Entries taken from a collection
Segment Open
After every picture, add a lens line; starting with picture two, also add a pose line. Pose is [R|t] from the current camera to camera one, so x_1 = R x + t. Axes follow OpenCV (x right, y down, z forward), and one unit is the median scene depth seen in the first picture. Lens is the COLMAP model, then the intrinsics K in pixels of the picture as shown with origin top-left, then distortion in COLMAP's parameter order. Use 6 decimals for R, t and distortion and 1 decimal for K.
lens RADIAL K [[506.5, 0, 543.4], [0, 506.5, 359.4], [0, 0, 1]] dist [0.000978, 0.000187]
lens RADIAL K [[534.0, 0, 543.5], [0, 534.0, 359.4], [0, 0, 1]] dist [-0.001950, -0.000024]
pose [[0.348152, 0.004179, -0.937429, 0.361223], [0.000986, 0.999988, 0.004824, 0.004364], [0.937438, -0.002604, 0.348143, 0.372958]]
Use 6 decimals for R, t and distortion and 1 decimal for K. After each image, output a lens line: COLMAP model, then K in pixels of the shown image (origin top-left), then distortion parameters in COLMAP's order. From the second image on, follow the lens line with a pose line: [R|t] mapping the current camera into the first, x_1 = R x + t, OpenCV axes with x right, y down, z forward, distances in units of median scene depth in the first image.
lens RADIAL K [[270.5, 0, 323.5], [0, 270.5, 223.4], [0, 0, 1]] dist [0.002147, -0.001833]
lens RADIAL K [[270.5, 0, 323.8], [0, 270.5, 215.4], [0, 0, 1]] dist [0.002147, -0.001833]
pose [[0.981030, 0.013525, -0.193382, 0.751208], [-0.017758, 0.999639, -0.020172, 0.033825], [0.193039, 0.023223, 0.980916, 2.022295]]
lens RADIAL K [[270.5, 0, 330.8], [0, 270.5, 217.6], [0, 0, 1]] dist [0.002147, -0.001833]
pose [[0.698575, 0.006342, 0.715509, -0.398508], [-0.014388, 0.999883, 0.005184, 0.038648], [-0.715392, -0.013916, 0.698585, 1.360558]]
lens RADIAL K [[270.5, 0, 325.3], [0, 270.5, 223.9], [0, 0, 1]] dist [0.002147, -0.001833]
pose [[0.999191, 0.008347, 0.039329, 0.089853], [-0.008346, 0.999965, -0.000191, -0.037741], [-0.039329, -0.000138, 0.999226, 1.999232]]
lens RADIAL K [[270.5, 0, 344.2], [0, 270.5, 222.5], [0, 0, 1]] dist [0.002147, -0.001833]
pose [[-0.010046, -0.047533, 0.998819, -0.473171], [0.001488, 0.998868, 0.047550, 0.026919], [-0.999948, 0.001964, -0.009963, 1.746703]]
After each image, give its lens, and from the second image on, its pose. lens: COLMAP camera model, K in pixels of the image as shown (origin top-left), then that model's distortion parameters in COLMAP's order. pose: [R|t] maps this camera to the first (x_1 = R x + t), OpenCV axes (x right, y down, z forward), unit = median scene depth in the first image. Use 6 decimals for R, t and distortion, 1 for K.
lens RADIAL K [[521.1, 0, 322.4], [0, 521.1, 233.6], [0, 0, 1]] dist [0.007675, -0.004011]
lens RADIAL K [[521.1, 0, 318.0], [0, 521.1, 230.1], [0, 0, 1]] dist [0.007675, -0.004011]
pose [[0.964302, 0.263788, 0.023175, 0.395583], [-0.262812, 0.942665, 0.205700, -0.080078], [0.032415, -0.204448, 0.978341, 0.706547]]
Segment Closed
Your task
An exact copy of every record is needed, so retype them all.

Answer for the task
After every picture, add a lens line; starting with picture two, also add a pose line. Pose is [R|t] from the current camera to camera one, so x_1 = R x + t. Axes follow OpenCV (x right, y down, z forward), and one unit is the median scene depth seen in the first picture. Lens is the COLMAP model, then the intrinsics K in pixels of the picture as shown with origin top-left, then distortion in COLMAP's parameter order. Use 6 decimals for R, t and distortion and 1 decimal for K.
lens RADIAL K [[506.5, 0, 543.4], [0, 506.5, 359.4], [0, 0, 1]] dist [0.000978, 0.000187]
lens RADIAL K [[534.0, 0, 543.5], [0, 534.0, 359.4], [0, 0, 1]] dist [-0.001950, -0.000024]
pose [[0.348152, 0.004179, -0.937429, 0.361223], [0.000986, 0.999988, 0.004824, 0.004364], [0.937438, -0.002604, 0.348143, 0.372958]]
Use 6 decimals for R, t and distortion and 1 decimal for K. After each image, output a lens line: COLMAP model, then K in pixels of the shown image (origin top-left), then distortion parameters in COLMAP's order. From the second image on, follow the lens line with a pose line: [R|t] mapping the current camera into the first, x_1 = R x + t, OpenCV axes with x right, y down, z forward, distances in units of median scene depth in the first image.
lens RADIAL K [[270.5, 0, 323.5], [0, 270.5, 223.4], [0, 0, 1]] dist [0.002147, -0.001833]
lens RADIAL K [[270.5, 0, 323.8], [0, 270.5, 215.4], [0, 0, 1]] dist [0.002147, -0.001833]
pose [[0.981030, 0.013525, -0.193382, 0.751208], [-0.017758, 0.999639, -0.020172, 0.033825], [0.193039, 0.023223, 0.980916, 2.022295]]
lens RADIAL K [[270.5, 0, 330.8], [0, 270.5, 217.6], [0, 0, 1]] dist [0.002147, -0.001833]
pose [[0.698575, 0.006342, 0.715509, -0.398508], [-0.014388, 0.999883, 0.005184, 0.038648], [-0.715392, -0.013916, 0.698585, 1.360558]]
lens RADIAL K [[270.5, 0, 325.3], [0, 270.5, 223.9], [0, 0, 1]] dist [0.002147, -0.001833]
pose [[0.999191, 0.008347, 0.039329, 0.089853], [-0.008346, 0.999965, -0.000191, -0.037741], [-0.039329, -0.000138, 0.999226, 1.999232]]
lens RADIAL K [[270.5, 0, 344.2], [0, 270.5, 222.5], [0, 0, 1]] dist [0.002147, -0.001833]
pose [[-0.010046, -0.047533, 0.998819, -0.473171], [0.001488, 0.998868, 0.047550, 0.026919], [-0.999948, 0.001964, -0.009963, 1.746703]]
After each image, give its lens, and from the second image on, its pose. lens: COLMAP camera model, K in pixels of the image as shown (origin top-left), then that model's distortion parameters in COLMAP's order. pose: [R|t] maps this camera to the first (x_1 = R x + t), OpenCV axes (x right, y down, z forward), unit = median scene depth in the first image. Use 6 decimals for R, t and distortion, 1 for K.
lens RADIAL K [[521.1, 0, 322.4], [0, 521.1, 233.6], [0, 0, 1]] dist [0.007675, -0.004011]
lens RADIAL K [[521.1, 0, 318.0], [0, 521.1, 230.1], [0, 0, 1]] dist [0.007675, -0.004011]
pose [[0.964302, 0.263788, 0.023175, 0.395583], [-0.262812, 0.942665, 0.205700, -0.080078], [0.032415, -0.204448, 0.978341, 0.706547]]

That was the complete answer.